Un presidente que dispone una popularidad como la que tiene López Obrador, permitiría una transformación capaz de ampliar el régimen democrático, para que nunca más el Ejecutivo acumule tanto poder, sin reconocer la pluralidad y diversidad del país en el momento de tomar las decisiones más relevantes.

El Ejecutivo debería tener como objetivo central: fortalecer y ampliar a la democracia y reestablecer un sano equilibrio entre los poderes del Estado y promover la organización de la sociedad a fin de impulsar una nueva etapa de acuerdos para la transformación del país.

La ausencia del presidente del espacio público, a que ha lo obligado su enfermedad del presidente en estos días ha hecho visible la centralidad de la figura presidencial en el juego político. De tal forma, que aún pese al esfuerzo de algunos de los integrantes del Gabinete, hay una percepción relativa a que la acción pública carece de fuerza e impulso, sin la presencia personal del Ejecutivo

Esta ausencia ha puesto en relieve también, lo dañino de neutralizar a los liderazgos morales -escasos, por cierto- en el país, y de reducir desde el uso de la fuerza del Estado, los espacios para su incidencia institucional y en los espacios de disputa democrática del poder.

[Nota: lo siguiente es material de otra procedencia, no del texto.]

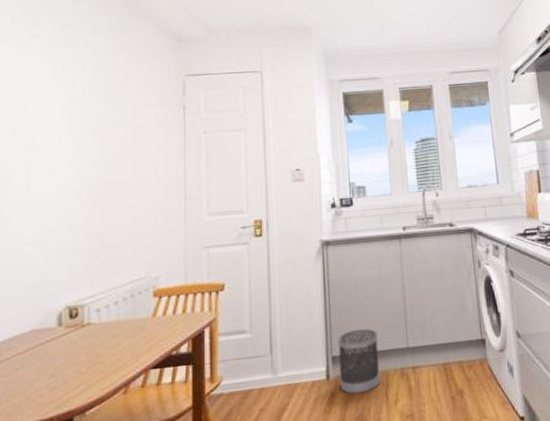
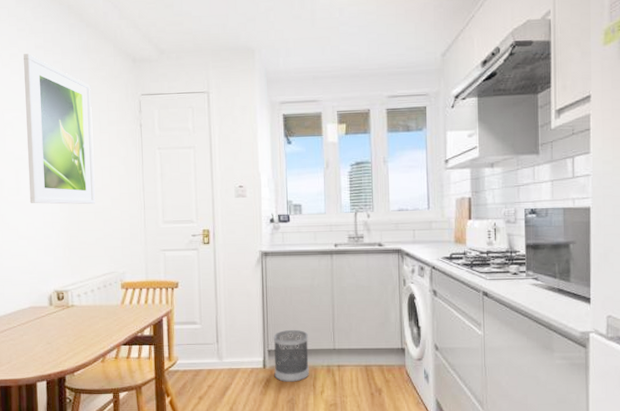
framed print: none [42,34,127,202] -> present [23,54,96,205]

No es deseable, desde ningún punto de vista, que la situación política que vive el país lleve eventualmente otra vez en una situación de fragilidad, sobre todo en un escenario de ausencia -aún temporal-, del titular del Ejecutivo. De ahí que sea una buena noticia que el presidente recobrará pronto la conducción personal del gobierno, a fin de que pueda reconducir al país hacia la salida de las crisis múltiples que enfrentamos.

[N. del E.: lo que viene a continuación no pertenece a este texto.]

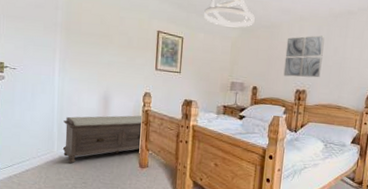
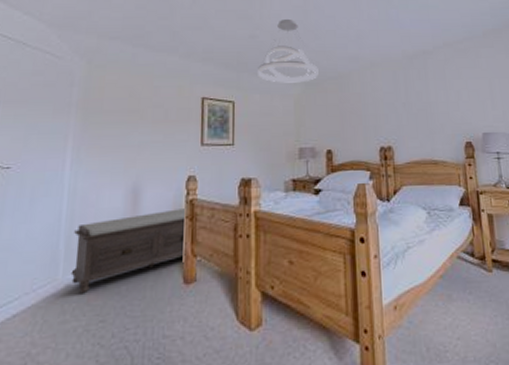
wall art: present [283,35,325,78] -> none [359,81,406,133]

Es evidente que lo primero es la salud del presidente; pero no puede dejar de reconocerse que, cada día que pasa sin estar en la escena pública, debido a la lógica que él mismo decidió darle a su administración, el vacío pesa más, mientras que se siguen acumulando cadáveres por todos lados y por todas las causas.

Enero concluyó con 32,729 defunciones confirmadas por COVID19; y en los primeros cuatro días de febrero el promedio es de 1,046 defunciones por día. En materia de violencia, enero de 2021 cerró con el mismo promedio diario de homicidios dolosos que enero del 2020; mientras que la tasa de feminicidios se ubicó en 1.49, que es prácticamente la misma de 2019, la cual se ubicó en 1.50 víctimas por cada 100 mil mujeres.

A pesar de que hay algunos signos de recuperación económica, el golpe que nos ha dado la pandemia y su gestión es brutal y ha profundizado y radicalizado las condiciones de vulnerabilidad, pobreza y privaciones de millones de familias, las cuales están enfrentando procesos de empobrecimiento y pérdida de patrimonio con un ritmo e intensidad que no se había visto en los últimos cien años en el país.

Urge que el presidente regrese, y que los renovados bríos que se han anunciado por parte de sus voceros, también le lleven a considerar que, ante tanta muerte y pobreza, ante tanto dolor y tristeza, sí es necesario una revisión crítica de las de estrategias, las prioridades y las acciones. El tiempo es breve, y se está agotando cada vez más aceleradamente.